11. En troisième lieu, pour déterminer le montant de la fraction " stationnement " de la redevance, la décision contestée prend en compte la superficie totale facturable de l'embarcation, comprenant sa surface hors tout ainsi que, le cas échéant, une partie de la surface des niveaux habitables supplémentaires. Alors même que la superficie totale fracturable de l'embarcation peut excéder sa surface d'emprise sur le domaine occupé et qu'il existe également un coefficient spécifique relatif au type d'embarcation, en utilisant ce critère, cohérent pour apprécier l'avantage procuré par l'occupation du domaine public par des embarcations de logement ou de plaisance, la directrice générale de VNF n'a pas méconnu l'article L. 2125-3 du code général de la propriété des personnes publiques.

(Données enregistrées)
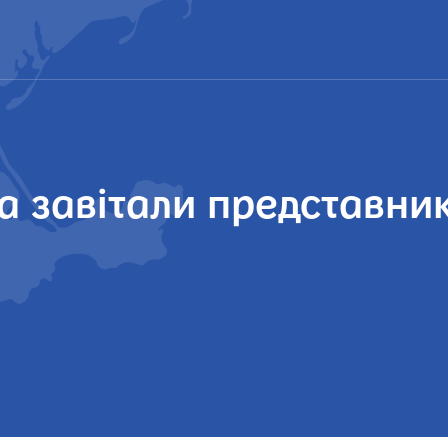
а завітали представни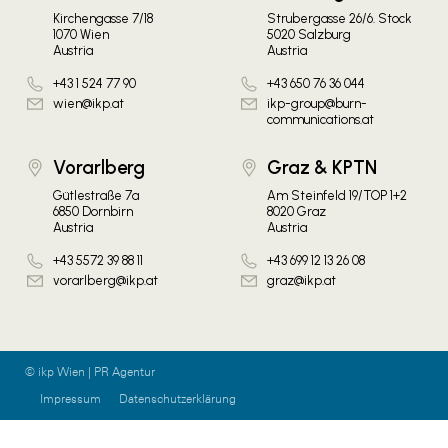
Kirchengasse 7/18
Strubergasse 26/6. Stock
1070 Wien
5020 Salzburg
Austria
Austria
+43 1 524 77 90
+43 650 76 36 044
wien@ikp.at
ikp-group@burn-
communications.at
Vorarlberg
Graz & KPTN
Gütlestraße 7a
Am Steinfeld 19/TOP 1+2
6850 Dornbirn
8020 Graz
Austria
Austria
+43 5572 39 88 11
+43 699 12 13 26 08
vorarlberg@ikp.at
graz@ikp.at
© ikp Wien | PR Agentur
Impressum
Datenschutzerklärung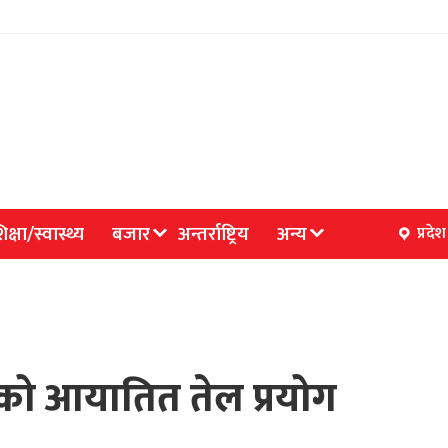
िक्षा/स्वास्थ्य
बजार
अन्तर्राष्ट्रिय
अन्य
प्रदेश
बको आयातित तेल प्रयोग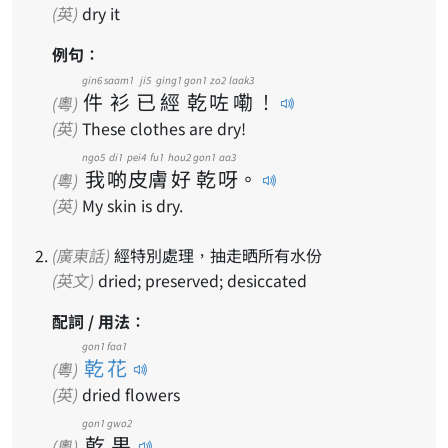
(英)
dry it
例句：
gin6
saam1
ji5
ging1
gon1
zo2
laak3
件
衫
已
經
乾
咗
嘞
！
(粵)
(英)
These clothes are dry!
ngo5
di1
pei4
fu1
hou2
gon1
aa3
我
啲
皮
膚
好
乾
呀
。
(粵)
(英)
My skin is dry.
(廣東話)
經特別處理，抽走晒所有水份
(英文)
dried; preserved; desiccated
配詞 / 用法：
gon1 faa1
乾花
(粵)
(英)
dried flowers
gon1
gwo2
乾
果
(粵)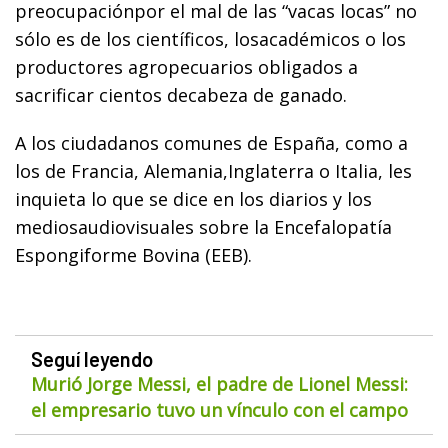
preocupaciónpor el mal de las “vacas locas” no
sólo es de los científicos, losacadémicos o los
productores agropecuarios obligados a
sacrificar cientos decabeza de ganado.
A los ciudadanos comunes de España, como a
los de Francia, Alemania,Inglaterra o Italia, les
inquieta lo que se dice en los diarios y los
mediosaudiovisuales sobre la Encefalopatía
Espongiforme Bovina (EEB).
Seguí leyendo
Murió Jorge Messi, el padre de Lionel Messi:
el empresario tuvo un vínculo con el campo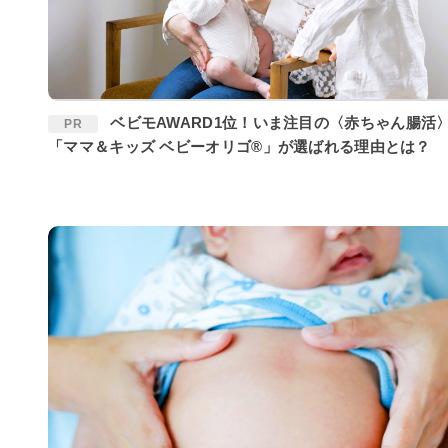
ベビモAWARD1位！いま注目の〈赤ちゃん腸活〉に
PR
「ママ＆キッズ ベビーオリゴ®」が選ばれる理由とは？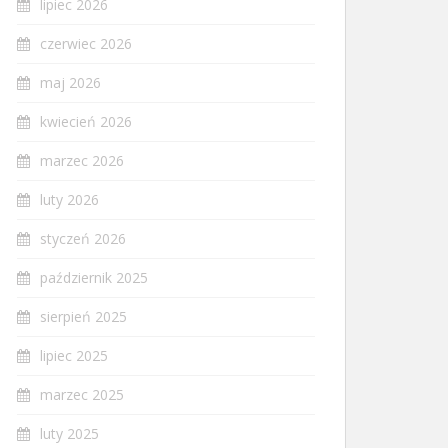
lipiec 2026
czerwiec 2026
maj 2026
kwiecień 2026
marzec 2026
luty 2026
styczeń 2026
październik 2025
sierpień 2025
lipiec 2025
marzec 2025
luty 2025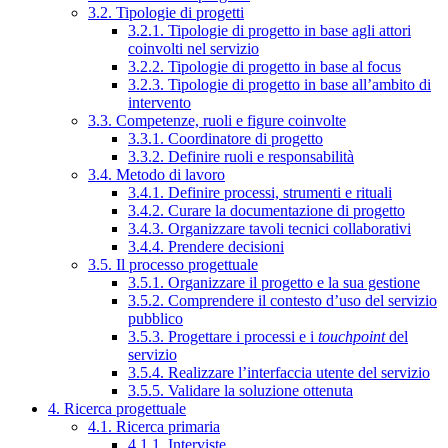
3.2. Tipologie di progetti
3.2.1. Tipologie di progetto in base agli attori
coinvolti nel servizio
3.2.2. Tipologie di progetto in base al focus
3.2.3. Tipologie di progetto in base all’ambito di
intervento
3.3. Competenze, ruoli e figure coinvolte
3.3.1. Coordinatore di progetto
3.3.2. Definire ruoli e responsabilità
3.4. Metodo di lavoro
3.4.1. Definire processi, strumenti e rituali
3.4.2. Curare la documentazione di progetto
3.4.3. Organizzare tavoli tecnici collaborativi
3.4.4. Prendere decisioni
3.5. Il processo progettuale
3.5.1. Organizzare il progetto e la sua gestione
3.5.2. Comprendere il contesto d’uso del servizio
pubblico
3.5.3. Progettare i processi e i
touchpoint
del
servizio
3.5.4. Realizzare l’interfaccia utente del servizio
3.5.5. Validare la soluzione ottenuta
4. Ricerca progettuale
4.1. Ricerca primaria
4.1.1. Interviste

==

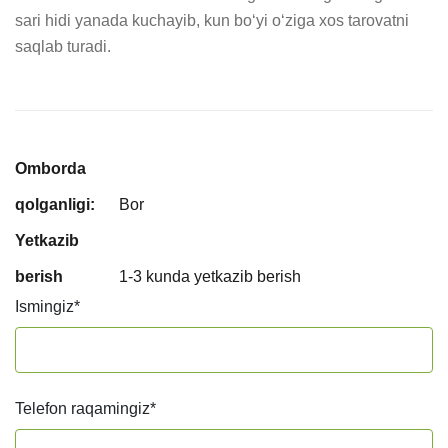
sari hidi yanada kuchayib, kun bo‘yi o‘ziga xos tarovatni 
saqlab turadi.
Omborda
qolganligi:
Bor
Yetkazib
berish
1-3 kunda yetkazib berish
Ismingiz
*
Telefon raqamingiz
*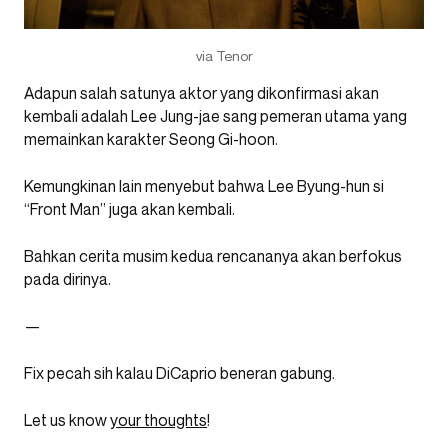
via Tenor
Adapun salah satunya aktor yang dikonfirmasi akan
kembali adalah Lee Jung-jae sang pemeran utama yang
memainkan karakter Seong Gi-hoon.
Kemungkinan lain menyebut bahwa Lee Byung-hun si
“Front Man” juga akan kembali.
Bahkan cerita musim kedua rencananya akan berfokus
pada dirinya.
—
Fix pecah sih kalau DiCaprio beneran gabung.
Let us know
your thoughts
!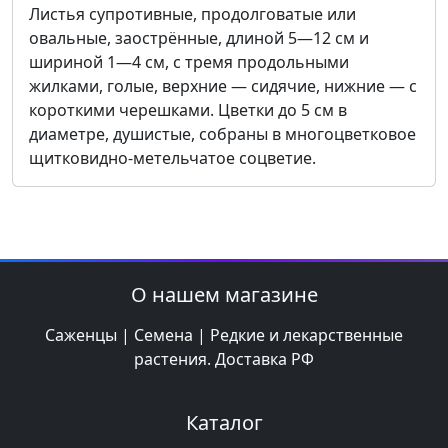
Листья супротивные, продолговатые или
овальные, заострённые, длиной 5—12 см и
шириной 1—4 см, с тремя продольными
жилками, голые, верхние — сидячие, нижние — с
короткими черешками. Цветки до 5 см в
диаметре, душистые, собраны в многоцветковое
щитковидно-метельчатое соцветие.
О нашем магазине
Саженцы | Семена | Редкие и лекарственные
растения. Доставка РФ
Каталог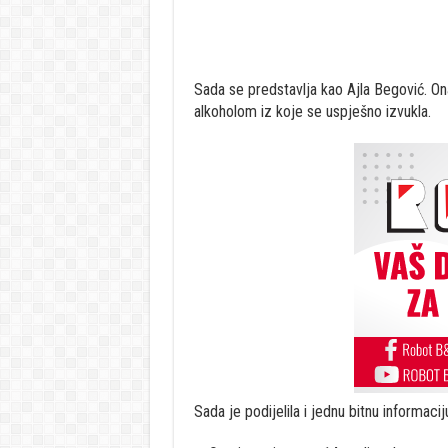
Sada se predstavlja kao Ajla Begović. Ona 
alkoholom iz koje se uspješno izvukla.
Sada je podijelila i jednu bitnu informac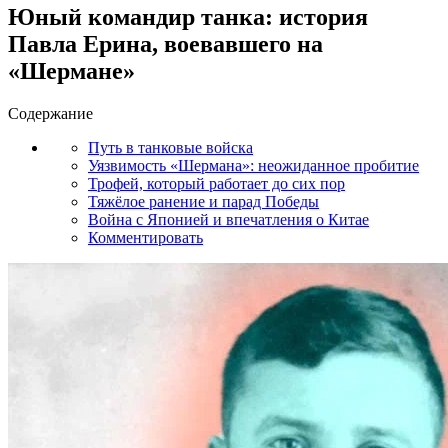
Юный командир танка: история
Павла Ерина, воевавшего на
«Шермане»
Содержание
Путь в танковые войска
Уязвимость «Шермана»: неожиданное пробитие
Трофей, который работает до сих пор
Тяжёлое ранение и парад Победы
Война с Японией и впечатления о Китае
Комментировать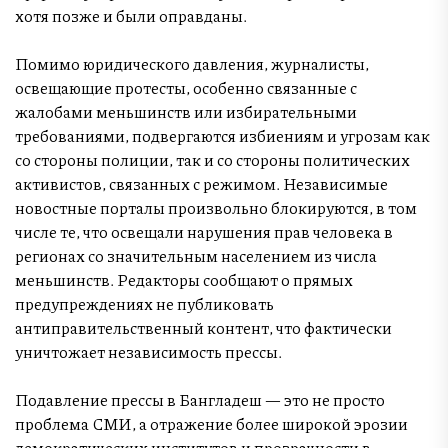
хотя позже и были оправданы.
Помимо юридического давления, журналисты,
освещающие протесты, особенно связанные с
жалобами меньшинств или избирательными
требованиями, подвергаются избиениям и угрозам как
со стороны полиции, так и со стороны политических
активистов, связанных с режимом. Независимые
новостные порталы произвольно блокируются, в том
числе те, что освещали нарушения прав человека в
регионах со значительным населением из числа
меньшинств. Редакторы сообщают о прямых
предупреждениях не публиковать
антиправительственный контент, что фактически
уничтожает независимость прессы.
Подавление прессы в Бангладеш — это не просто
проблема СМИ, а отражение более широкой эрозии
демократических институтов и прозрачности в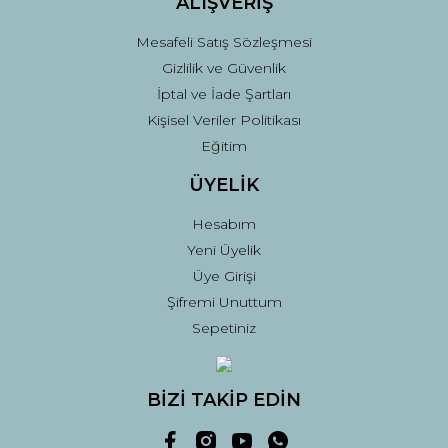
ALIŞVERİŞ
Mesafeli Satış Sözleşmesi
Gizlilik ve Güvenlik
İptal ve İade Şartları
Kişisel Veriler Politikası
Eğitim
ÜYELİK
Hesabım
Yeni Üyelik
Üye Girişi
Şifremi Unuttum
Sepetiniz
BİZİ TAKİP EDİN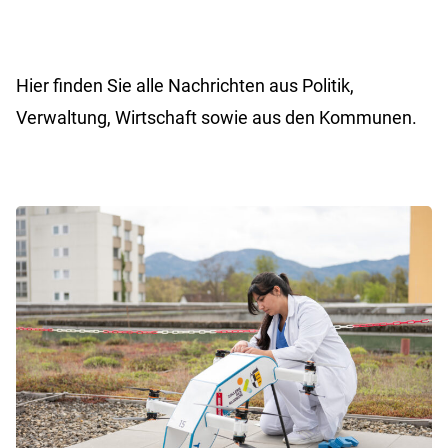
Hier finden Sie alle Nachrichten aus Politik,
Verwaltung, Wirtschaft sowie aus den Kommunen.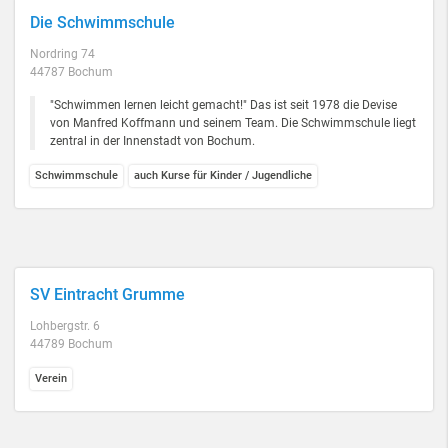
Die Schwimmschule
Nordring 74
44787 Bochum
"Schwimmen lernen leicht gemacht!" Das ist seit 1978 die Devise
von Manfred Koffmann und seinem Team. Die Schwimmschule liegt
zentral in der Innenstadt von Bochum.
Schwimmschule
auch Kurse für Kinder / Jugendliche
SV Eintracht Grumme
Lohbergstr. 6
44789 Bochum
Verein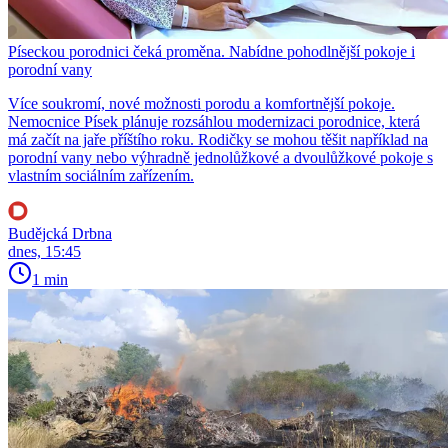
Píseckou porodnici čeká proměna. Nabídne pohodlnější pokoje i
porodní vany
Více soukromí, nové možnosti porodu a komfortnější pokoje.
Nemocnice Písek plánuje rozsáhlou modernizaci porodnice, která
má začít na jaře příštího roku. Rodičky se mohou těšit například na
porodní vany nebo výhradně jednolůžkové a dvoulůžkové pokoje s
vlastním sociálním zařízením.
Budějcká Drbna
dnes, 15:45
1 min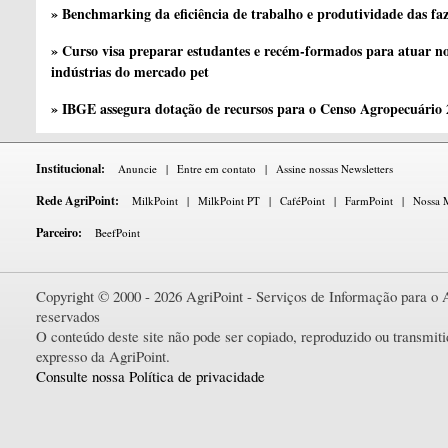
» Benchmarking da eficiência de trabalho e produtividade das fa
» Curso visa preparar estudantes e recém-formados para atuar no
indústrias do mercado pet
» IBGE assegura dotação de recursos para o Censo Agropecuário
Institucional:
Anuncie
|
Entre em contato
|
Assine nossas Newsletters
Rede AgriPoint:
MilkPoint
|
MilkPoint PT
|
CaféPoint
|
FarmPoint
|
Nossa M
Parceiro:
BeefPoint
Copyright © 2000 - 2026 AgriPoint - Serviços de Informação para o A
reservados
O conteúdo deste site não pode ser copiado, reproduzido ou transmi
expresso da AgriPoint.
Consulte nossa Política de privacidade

But de l'exercice —
D'après l'extrait choisi, quelle superficie la décision contestée retient-elle pour fixer le montant de la fraction « stationnement » de la redevance ? Ce matériel est distinct de l'extrait choisi et se lit à part.

Zone de réponse —
La superficie totale facturable de l'embarcation, comprenant sa surface hors tout et, le cas échéant, une partie de la surface des niveaux habitables supplémentaires.